-- start of AVAILABLE RECORDS --
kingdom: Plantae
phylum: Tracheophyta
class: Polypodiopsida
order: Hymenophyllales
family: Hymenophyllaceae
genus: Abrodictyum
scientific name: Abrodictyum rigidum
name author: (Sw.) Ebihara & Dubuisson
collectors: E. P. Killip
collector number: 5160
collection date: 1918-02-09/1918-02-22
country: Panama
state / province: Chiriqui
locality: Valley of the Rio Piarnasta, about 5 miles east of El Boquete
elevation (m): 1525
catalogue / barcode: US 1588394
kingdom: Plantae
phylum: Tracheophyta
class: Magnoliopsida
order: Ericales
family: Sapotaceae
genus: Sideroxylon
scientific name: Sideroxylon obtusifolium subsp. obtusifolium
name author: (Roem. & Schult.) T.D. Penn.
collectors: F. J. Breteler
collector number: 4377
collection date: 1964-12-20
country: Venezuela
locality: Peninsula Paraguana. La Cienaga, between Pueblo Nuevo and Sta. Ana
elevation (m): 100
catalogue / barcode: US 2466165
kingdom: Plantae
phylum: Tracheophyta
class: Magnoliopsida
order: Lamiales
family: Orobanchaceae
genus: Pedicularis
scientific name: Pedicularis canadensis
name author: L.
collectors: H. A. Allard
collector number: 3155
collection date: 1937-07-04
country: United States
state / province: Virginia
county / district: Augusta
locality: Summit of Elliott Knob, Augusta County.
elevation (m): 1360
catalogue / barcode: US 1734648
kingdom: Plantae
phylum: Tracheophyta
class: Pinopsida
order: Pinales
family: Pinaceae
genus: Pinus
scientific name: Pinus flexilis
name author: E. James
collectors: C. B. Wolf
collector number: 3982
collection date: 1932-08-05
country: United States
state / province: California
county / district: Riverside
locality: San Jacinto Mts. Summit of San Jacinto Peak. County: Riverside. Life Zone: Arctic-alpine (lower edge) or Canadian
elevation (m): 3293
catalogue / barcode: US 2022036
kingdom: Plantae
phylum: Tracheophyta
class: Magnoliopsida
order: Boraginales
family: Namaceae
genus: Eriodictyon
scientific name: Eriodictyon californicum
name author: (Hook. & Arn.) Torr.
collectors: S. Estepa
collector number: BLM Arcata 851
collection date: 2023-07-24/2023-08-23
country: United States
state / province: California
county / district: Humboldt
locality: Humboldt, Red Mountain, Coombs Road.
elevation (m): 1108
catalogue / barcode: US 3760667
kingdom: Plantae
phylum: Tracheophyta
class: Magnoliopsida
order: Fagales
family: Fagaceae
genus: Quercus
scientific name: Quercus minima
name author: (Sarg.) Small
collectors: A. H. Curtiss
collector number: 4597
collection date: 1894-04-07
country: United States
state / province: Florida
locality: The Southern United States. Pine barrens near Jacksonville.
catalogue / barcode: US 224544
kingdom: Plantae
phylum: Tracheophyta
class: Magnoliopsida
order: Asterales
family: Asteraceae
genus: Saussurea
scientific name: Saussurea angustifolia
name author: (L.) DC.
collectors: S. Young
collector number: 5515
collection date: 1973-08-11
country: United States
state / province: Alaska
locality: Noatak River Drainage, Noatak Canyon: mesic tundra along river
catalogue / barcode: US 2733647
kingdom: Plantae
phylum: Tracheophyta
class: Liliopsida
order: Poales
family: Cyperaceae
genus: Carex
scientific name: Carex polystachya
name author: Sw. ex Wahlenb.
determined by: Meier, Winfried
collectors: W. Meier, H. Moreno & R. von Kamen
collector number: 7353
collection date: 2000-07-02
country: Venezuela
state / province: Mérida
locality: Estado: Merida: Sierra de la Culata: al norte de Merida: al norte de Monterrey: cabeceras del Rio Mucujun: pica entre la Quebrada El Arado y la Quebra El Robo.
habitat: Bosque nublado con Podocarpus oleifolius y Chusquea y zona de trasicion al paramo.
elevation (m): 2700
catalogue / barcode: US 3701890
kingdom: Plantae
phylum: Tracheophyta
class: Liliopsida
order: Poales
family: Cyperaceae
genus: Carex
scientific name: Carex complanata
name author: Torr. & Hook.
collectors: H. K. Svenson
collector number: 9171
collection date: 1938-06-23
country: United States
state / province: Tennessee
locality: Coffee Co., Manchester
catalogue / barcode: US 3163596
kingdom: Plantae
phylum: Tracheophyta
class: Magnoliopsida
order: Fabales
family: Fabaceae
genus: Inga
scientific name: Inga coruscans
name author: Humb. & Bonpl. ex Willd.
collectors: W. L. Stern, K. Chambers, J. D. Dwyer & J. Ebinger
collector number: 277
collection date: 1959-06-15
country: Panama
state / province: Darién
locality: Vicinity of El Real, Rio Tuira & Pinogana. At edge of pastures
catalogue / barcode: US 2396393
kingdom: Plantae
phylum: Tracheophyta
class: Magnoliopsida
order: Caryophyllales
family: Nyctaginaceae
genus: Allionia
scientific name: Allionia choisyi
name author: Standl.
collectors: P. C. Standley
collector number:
-- end of AVAILABLE RECORDS --
GOAL OF THE EXERCISE => Write out the listing again, swapping "collection date" for "date collected" everywhere it appears and leaving everything else as it is.

IN RESPONSE =>
kingdom: Plantae
phylum: Tracheophyta
class: Polypodiopsida
order: Hymenophyllales
family: Hymenophyllaceae
genus: Abrodictyum
scientific name: Abrodictyum rigidum
name author: (Sw.) Ebihara & Dubuisson
collectors: E. P. Killip
collector number: 5160
date collected: 1918-02-09/1918-02-22
country: Panama
state / province: Chiriqui
locality: Valley of the Rio Piarnasta, about 5 miles east of El Boquete
elevation (m): 1525
catalogue / barcode: US 1588394
kingdom: Plantae
phylum: Tracheophyta
class: Magnoliopsida
order: Ericales
family: Sapotaceae
genus: Sideroxylon
scientific name: Sideroxylon obtusifolium subsp. obtusifolium
name author: (Roem. & Schult.) T.D. Penn.
collectors: F. J. Breteler
collector number: 4377
date collected: 1964-12-20
country: Venezuela
locality: Peninsula Paraguana. La Cienaga, between Pueblo Nuevo and Sta. Ana
elevation (m): 100
catalogue / barcode: US 2466165
kingdom: Plantae
phylum: Tracheophyta
class: Magnoliopsida
order: Lamiales
family: Orobanchaceae
genus: Pedicularis
scientific name: Pedicularis canadensis
name author: L.
collectors: H. A. Allard
collector number: 3155
date collected: 1937-07-04
country: United States
state / province: Virginia
county / district: Augusta
locality: Summit of Elliott Knob, Augusta County.
elevation (m): 1360
catalogue / barcode: US 1734648
kingdom: Plantae
phylum: Tracheophyta
class: Pinopsida
order: Pinales
family: Pinaceae
genus: Pinus
scientific name: Pinus flexilis
name author: E. James
collectors: C. B. Wolf
collector number: 3982
date collected: 1932-08-05
country: United States
state / province: California
county / district: Riverside
locality: San Jacinto Mts. Summit of San Jacinto Peak. County: Riverside. Life Zone: Arctic-alpine (lower edge) or Canadian
elevation (m): 3293
catalogue / barcode: US 2022036
kingdom: Plantae
phylum: Tracheophyta
class: Magnoliopsida
order: Boraginales
family: Namaceae
genus: Eriodictyon
scientific name: Eriodictyon californicum
name author: (Hook. & Arn.) Torr.
collectors: S. Estepa
collector number: BLM Arcata 851
date collected: 2023-07-24/2023-08-23
country: United States
state / province: California
county / district: Humboldt
locality: Humboldt, Red Mountain, Coombs Road.
elevation (m): 1108
catalogue / barcode: US 3760667
kingdom: Plantae
phylum: Tracheophyta
class: Magnoliopsida
order: Fagales
family: Fagaceae
genus: Quercus
scientific name: Quercus minima
name author: (Sarg.) Small
collectors: A. H. Curtiss
collector number: 4597
date collected: 1894-04-07
country: United States
state / province: Florida
locality: The Southern United States. Pine barrens near Jacksonville.
catalogue / barcode: US 224544
kingdom: Plantae
phylum: Tracheophyta
class: Magnoliopsida
order: Asterales
family: Asteraceae
genus: Saussurea
scientific name: Saussurea angustifolia
name author: (L.) DC.
collectors: S. Young
collector number: 5515
date collected: 1973-08-11
country: United States
state / province: Alaska
locality: Noatak River Drainage, Noatak Canyon: mesic tundra along river
catalogue / barcode: US 2733647
kingdom: Plantae
phylum: Tracheophyta
class: Liliopsida
order: Poales
family: Cyperaceae
genus: Carex
scientific name: Carex polystachya
name author: Sw. ex Wahlenb.
determined by: Meier, Winfried
collectors: W. Meier, H. Moreno & R. von Kamen
collector number: 7353
date collected: 2000-07-02
country: Venezuela
state / province: Mérida
locality: Estado: Merida: Sierra de la Culata: al norte de Merida: al norte de Monterrey: cabeceras del Rio Mucujun: pica entre la Quebrada El Arado y la Quebra El Robo.
habitat: Bosque nublado con Podocarpus oleifolius y Chusquea y zona de trasicion al paramo.
elevation (m): 2700
catalogue / barcode: US 3701890
kingdom: Plantae
phylum: Tracheophyta
class: Liliopsida
order: Poales
family: Cyperaceae
genus: Carex
scientific name: Carex complanata
name author: Torr. & Hook.
collectors: H. K. Svenson
collector number: 9171
date collected: 1938-06-23
country: United States
state / province: Tennessee
locality: Coffee Co., Manchester
catalogue / barcode: US 3163596
kingdom: Plantae
phylum: Tracheophyta
class: Magnoliopsida
order: Fabales
family: Fabaceae
genus: Inga
scientific name: Inga coruscans
name author: Humb. & Bonpl. ex Willd.
collectors: W. L. Stern, K. Chambers, J. D. Dwyer & J. Ebinger
collector number: 277
date collected: 1959-06-15
country: Panama
state / province: Darién
locality: Vicinity of El Real, Rio Tuira & Pinogana. At edge of pastures
catalogue / barcode: US 2396393
kingdom: Plantae
phylum: Tracheophyta
class: Magnoliopsida
order: Caryophyllales
family: Nyctaginaceae
genus: Allionia
scientific name: Allionia choisyi
name author: Standl.
collectors: P. C. Standley
collector number:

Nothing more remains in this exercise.